For the first time in his career, Marshall, a committed death penalty abolitionist, voted against a capital defendant and joined his conservative colleagues to affirm the sentence. The Court broke 5 to 4 on the decision, making Marshall’s vote decisive. He later changed his vote after furious lobbying from one of his law clerks.
“Marshall’s health, deteriorating for many years, had continued to slip,” Lazarus wrote in his book. “His eyes were failing, his breathing ever more labored, and he had taken a nasty fall that put him in the hospital for several days. In truth, Marshall was no longer up to his responsibilities, or even the appearance of being up to them. Without [Justice William] Brennan’s lead to follow he made mistakes, some embarrassing.”
Scholars who assessed Marshall’s deliberating in the Lankford case are much less harsh in their judgments than Lazarus, though none believe the justice acquitted himself especially well.
Justice Elena Kagan clerked for Marshall the term before the Lankford decision. Marshall retired in 1991 and was succeeded by Justice Clarence Thomas.
Despite its periodic encounters with judicial disability, the Supreme Court has no official mechanism for assessing the mental or physical health of a justice. What’s more, short of impeachment, there is no process to remove a justice who is medically impaired, as with a coma or Alzheimer’s disease.
Fix the Court, a nonpartisan watchdog that advocates for increased transparency at the high court, said the judiciary should take steps to promote awareness and accountability among judges about mental degeneration.

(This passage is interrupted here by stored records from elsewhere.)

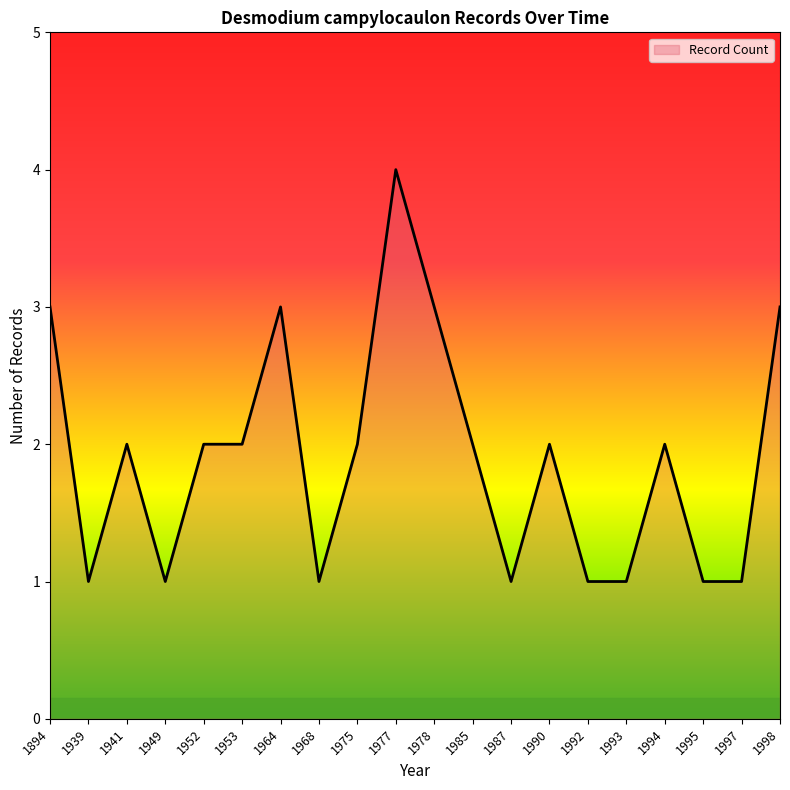

Does the chart have visible grid lines?

No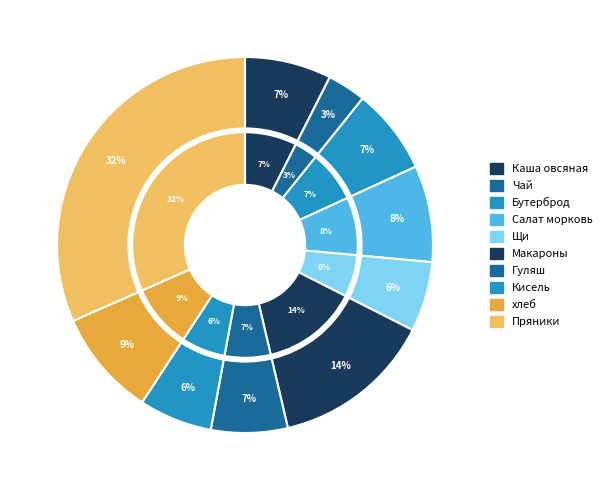

Which category has the smallest portion of the pie?

Чай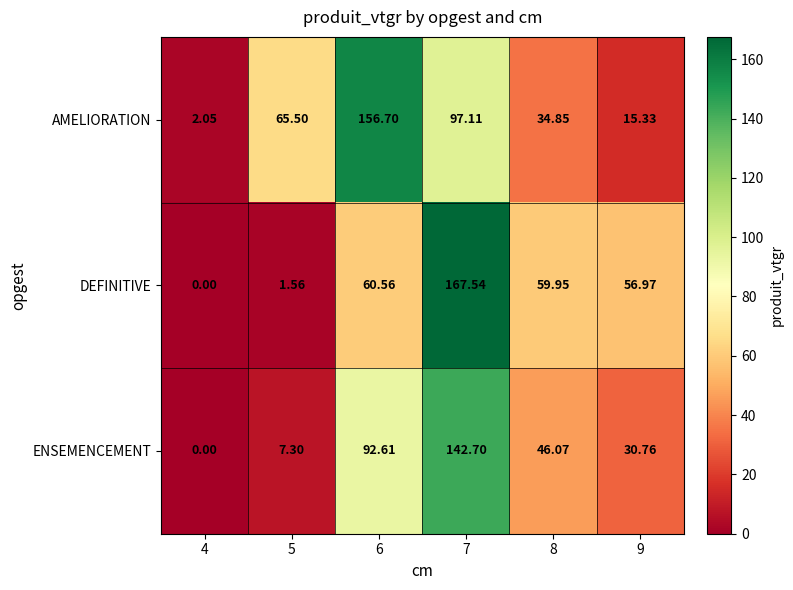

Is the value of DEFINITIVE at 4 greater than the value of ENSEMENCEMENT at 8?

No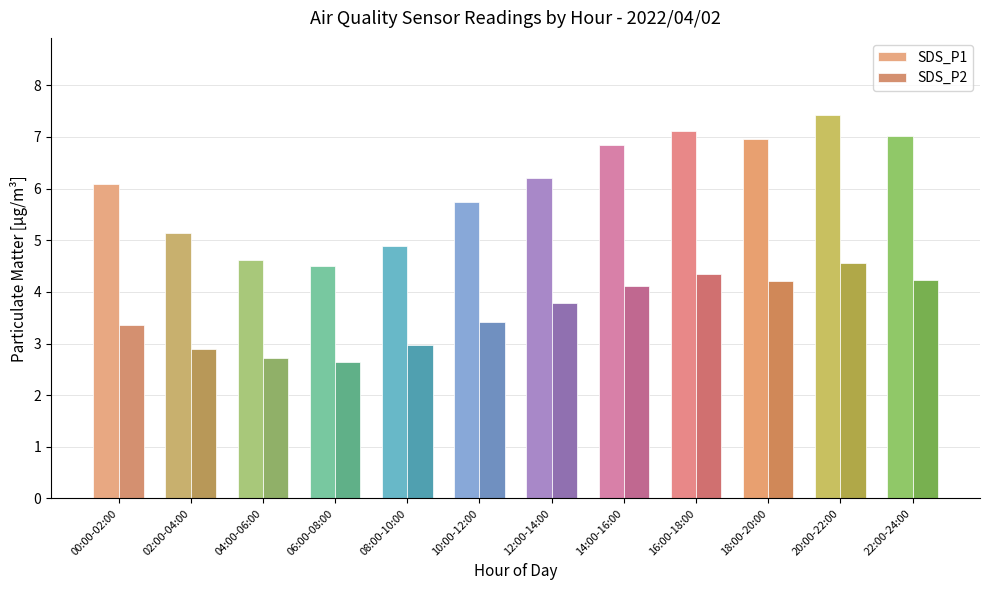

Where is SDS_P2 nearest to the value 3?

08:00-10:00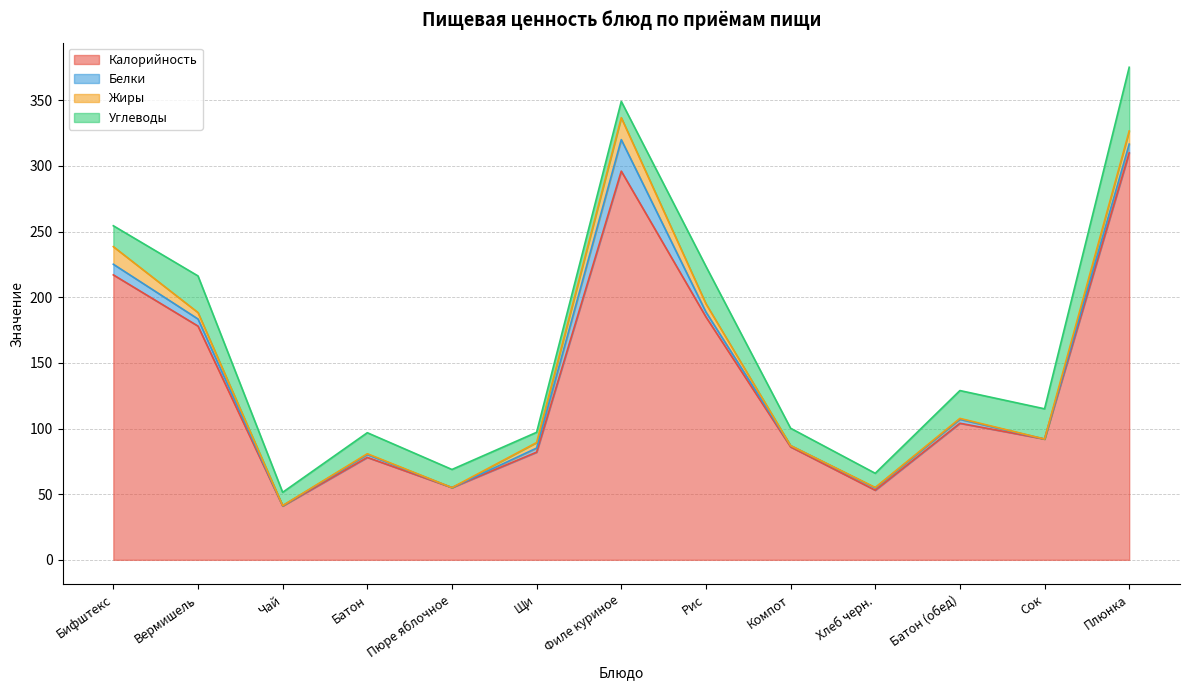

What are all the series names shown in the legend?

Калорийность, Белки, Жиры, Углеводы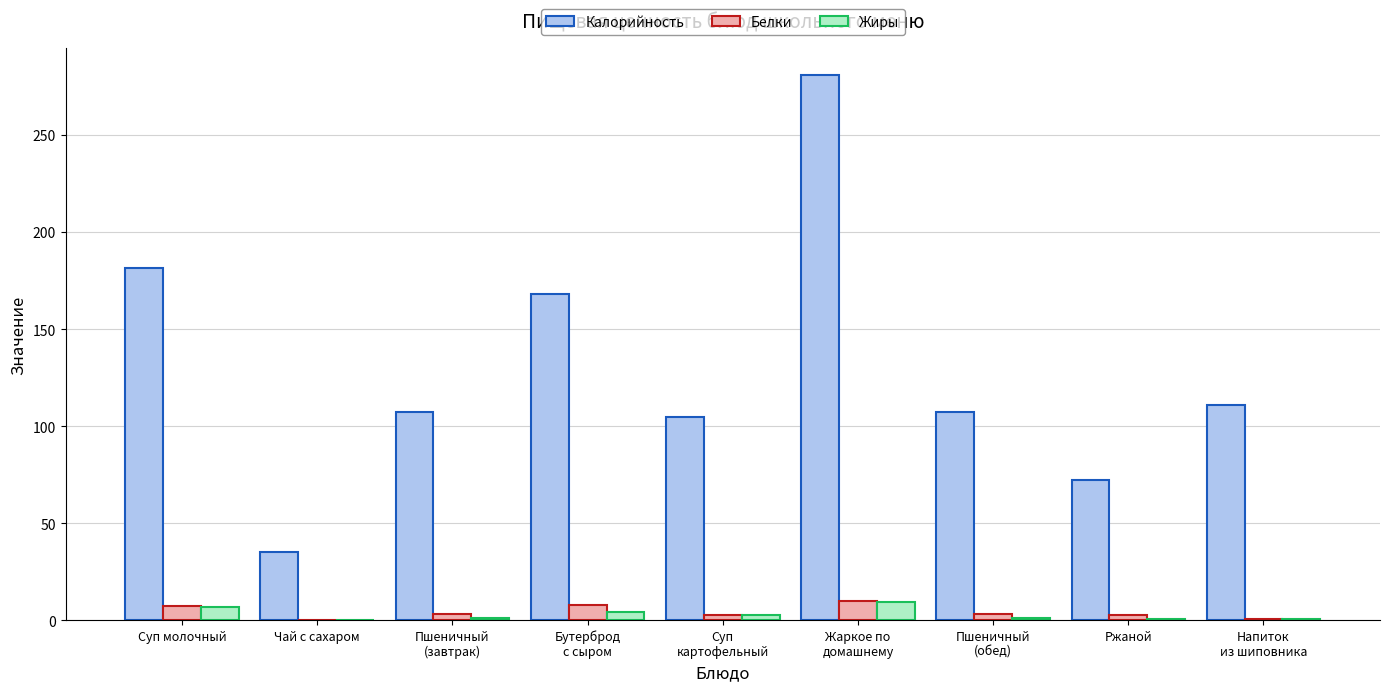

The value of Жиры at Суп молочный is 6.5. True or false?

True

“Removing a federal judge or Supreme Court justice is difficult, and it should remain that way,” Fix the Court executive director Gabe Roth told The Daily Caller News Foundation. “Instead of focusing on removal, I think the judiciary should proactively establish programs that could help identify and mitigate cognitive decline in judges before we get to this point of public questioning.”
Roth noted that several federal appeals courts have established so-called wellness committees or advisory boards that encourage regular cognitive assessments for judges and host medical experts at judicial conferences. He also suggested that term limits for the justices would mitigate against mental or physical decline.
“Term limits would not eradicate the potential for cognitive decline completely, of course, but the public would rest easier knowing that a potentially impaired justice would have a duly established, and pending, retirement date,” Roth said.
Proposals for a mandatory retirement age usually fall somewhere near age 75. Justice John Paul Stevens served on the Supreme Court until age 90. He left after fumbling his dissent in the 2010 Citizens United case as he read it from the bench. Doctors determined he had suffered a mini-stroke.
Paul Ingrassia contributed to this report.